> _What you are asked to do_
Write out every line of the material below word for word, in the same order.

======== Supplied records

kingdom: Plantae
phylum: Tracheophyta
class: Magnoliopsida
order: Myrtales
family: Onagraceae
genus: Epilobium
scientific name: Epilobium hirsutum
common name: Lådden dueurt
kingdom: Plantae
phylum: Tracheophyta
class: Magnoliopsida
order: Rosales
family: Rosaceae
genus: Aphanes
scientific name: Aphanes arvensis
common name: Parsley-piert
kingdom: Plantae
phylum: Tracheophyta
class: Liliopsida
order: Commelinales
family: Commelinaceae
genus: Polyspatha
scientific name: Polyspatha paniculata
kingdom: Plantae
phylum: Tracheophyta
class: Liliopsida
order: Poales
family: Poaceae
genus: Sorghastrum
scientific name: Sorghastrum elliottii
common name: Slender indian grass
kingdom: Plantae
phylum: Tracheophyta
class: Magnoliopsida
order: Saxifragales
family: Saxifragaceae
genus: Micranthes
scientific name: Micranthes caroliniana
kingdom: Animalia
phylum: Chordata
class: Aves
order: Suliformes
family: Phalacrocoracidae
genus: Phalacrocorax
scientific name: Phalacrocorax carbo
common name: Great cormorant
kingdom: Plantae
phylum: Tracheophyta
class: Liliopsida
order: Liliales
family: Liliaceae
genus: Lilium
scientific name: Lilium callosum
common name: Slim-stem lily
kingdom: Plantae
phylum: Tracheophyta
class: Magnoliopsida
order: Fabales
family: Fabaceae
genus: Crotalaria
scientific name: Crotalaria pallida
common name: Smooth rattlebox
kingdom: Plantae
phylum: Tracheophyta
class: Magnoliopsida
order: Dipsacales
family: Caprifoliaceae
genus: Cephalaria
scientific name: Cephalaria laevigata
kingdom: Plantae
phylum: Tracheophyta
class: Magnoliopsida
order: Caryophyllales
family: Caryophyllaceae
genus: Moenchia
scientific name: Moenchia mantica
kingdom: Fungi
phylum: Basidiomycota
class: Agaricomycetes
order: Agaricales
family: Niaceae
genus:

================

> _Expected answer_
kingdom: Plantae
phylum: Tracheophyta
class: Magnoliopsida
order: Myrtales
family: Onagraceae
genus: Epilobium
scientific name: Epilobium hirsutum
common name: Lådden dueurt
kingdom: Plantae
phylum: Tracheophyta
class: Magnoliopsida
order: Rosales
family: Rosaceae
genus: Aphanes
scientific name: Aphanes arvensis
common name: Parsley-piert
kingdom: Plantae
phylum: Tracheophyta
class: Liliopsida
order: Commelinales
family: Commelinaceae
genus: Polyspatha
scientific name: Polyspatha paniculata
kingdom: Plantae
phylum: Tracheophyta
class: Liliopsida
order: Poales
family: Poaceae
genus: Sorghastrum
scientific name: Sorghastrum elliottii
common name: Slender indian grass
kingdom: Plantae
phylum: Tracheophyta
class: Magnoliopsida
order: Saxifragales
family: Saxifragaceae
genus: Micranthes
scientific name: Micranthes caroliniana
kingdom: Animalia
phylum: Chordata
class: Aves
order: Suliformes
family: Phalacrocoracidae
genus: Phalacrocorax
scientific name: Phalacrocorax carbo
common name: Great cormorant
kingdom: Plantae
phylum: Tracheophyta
class: Liliopsida
order: Liliales
family: Liliaceae
genus: Lilium
scientific name: Lilium callosum
common name: Slim-stem lily
kingdom: Plantae
phylum: Tracheophyta
class: Magnoliopsida
order: Fabales
family: Fabaceae
genus: Crotalaria
scientific name: Crotalaria pallida
common name: Smooth rattlebox
kingdom: Plantae
phylum: Tracheophyta
class: Magnoliopsida
order: Dipsacales
family: Caprifoliaceae
genus: Cephalaria
scientific name: Cephalaria laevigata
kingdom: Plantae
phylum: Tracheophyta
class: Magnoliopsida
order: Caryophyllales
family: Caryophyllaceae
genus: Moenchia
scientific name: Moenchia mantica
kingdom: Fungi
phylum: Basidiomycota
class: Agaricomycetes
order: Agaricales
family: Niaceae
genus:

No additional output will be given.